Lorraine isn’t the only member of the Pearson clan not involved with the latest incarnation of Five Star. Basically, Denise alone will be flanked by four “amazing dancers in sequinned costumes, doing the original routines” when she tours as part of the 80s Invasion in November.
“When Five Star first started, we were all in our teens,” says Denise. “Myself and Delroy were still at school. Mum and Dad put us all together. We just grew up. We have our own families now.

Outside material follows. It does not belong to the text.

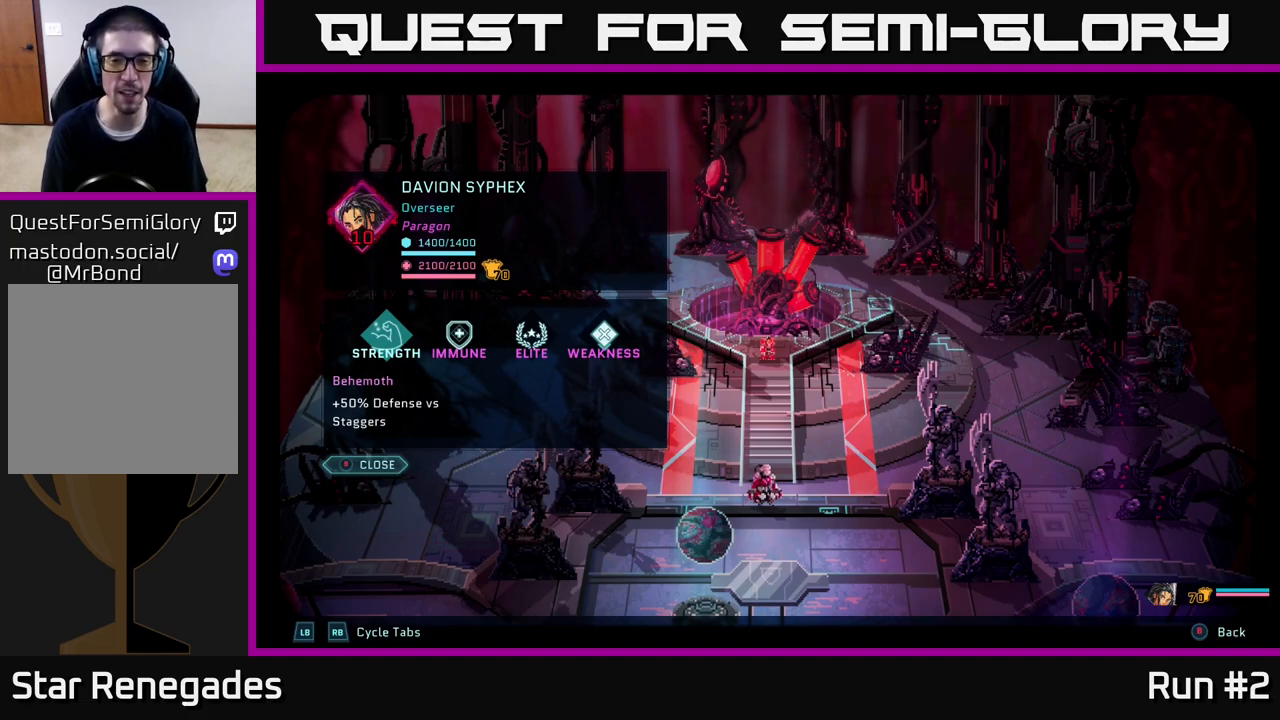
{"buttons": [], "left_stick": "down", "right_stick": "center", "events": [[150, "B", "down"], [267, "B", "up"], [417, "left_stick", "down"]]}
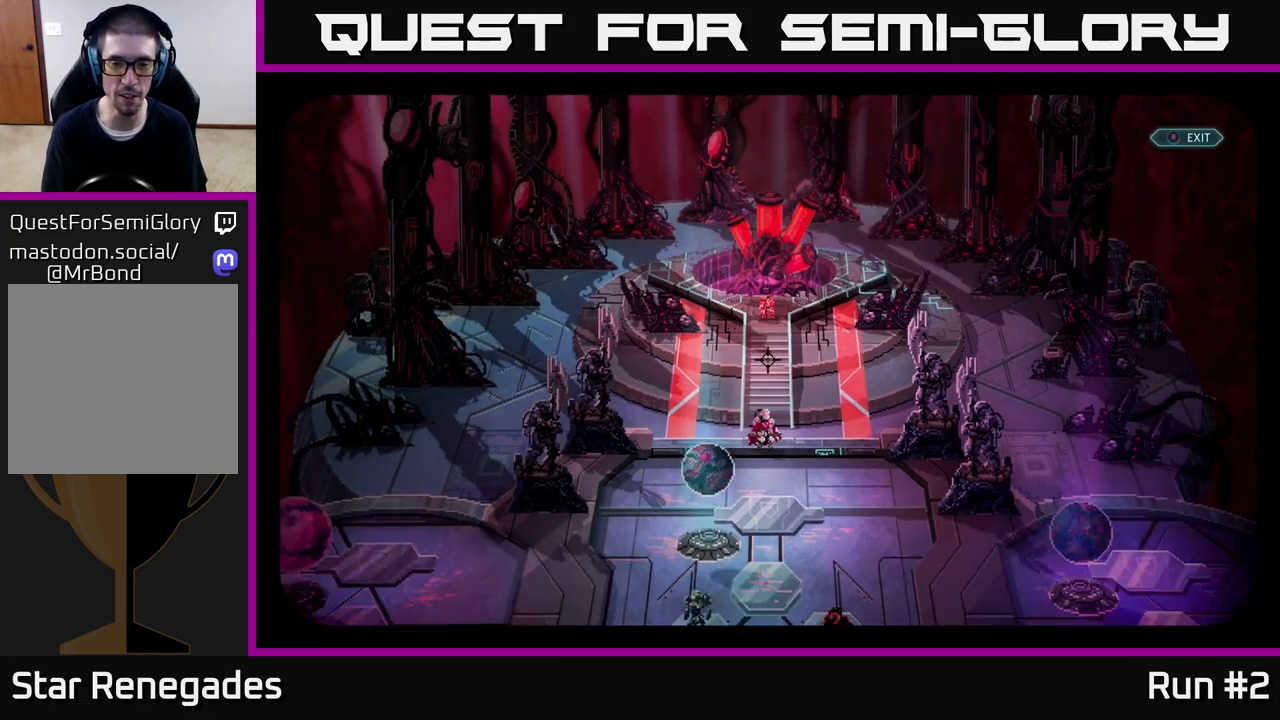
{"buttons": [], "left_stick": "up", "right_stick": "center", "events": [[183, "left_stick", "center"], [383, "left_stick", "up"]]}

“Del [who also lives in the States] said it was a bit too far to travel and stay away from the kids. I don’t know, maybe one day we’ll come together when we’re all on the same page. But right now, they’ve all got young ones. Mine are grown up, so I can stay out and party if I want to!”
A Dad With Drive
It wasn’t always so. Five Star, who came out of Romford in Essex, were as renowned for their wholesome image as they were for their polished production and slick choreography – all of it controlled by patriarch Buster Pearson, a former recording artist himself who played with Wilson Pickett, Otis Redding and Jimmy Cliff.
A 1986 magazine article characterised him as a Svengali figure who “sits in on most of the interviews, personally checks out every song they’re sent, before the group get to hear it, and in any band discussion has the last word” – a characterisation he didn’t refute at the time.

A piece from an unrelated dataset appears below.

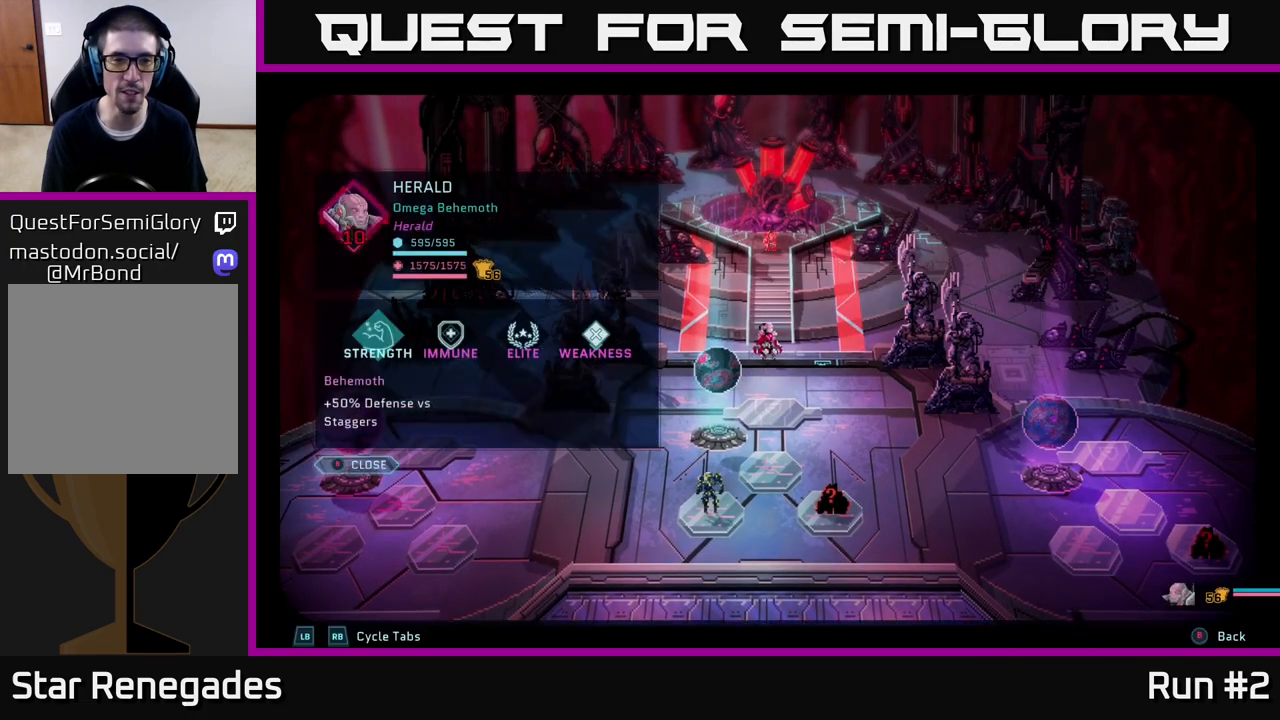
{"buttons": [], "left_stick": "center", "right_stick": "center", "events": []}
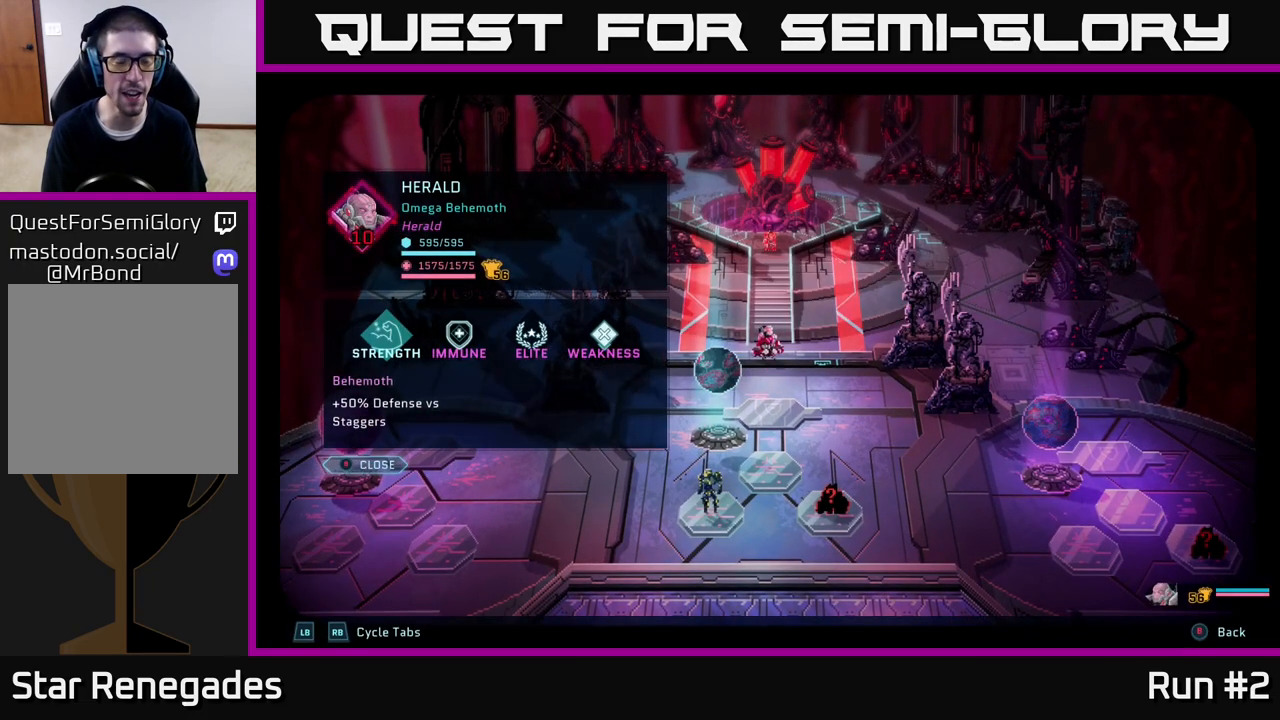
{"buttons": [], "left_stick": "center", "right_stick": "center", "events": []}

“It’s true. But they wanted to start the group on their own. They came to me and said they wanted to be a group and then I put it into action,” he explained.
Denise, whose earthy, sweet nature couldn’t be further removed from the prima donna tag given to her by Lorraine, retains enormous respect and affection for Buster, who passed away in 2012, and credits him with Five Star’s success.
“I always played guitar and always wanted to sing – I wrote about 50,000 songs with the same five chords! – and there was always music in the house. I just said to Daddy, ‘You best sign me, otherwise I’m going to go to a record company and I’m going to get them to sign me’.
“Dad had such a long history in the business. He played guitar on tour with Wilson Pickett, and played with Desmond Dekker, a lot of legends. He distributed records, then he was manager for another group. So he wore a lot of hats in the music business, but was consistently in the industry.”
“At the time, he was looking for three girls to sing this demo called Problematic. So, myself, Lorraine and Doris got together and we sang it and Daddy loved it. Then he had a dream where someone told him to take a different course. Mummy said he told her that he was going to have the three girls in the group. And she said, ‘Well, why don’t you have the five of them in a group?’ Because we’re so close in age. We were all leaving school – Lorraine had left, Sted(man) had left and Doris had left. I was just about to leave. Del was still in school, he was 13. Mum said, ‘Put them all together and call them Five Star’.”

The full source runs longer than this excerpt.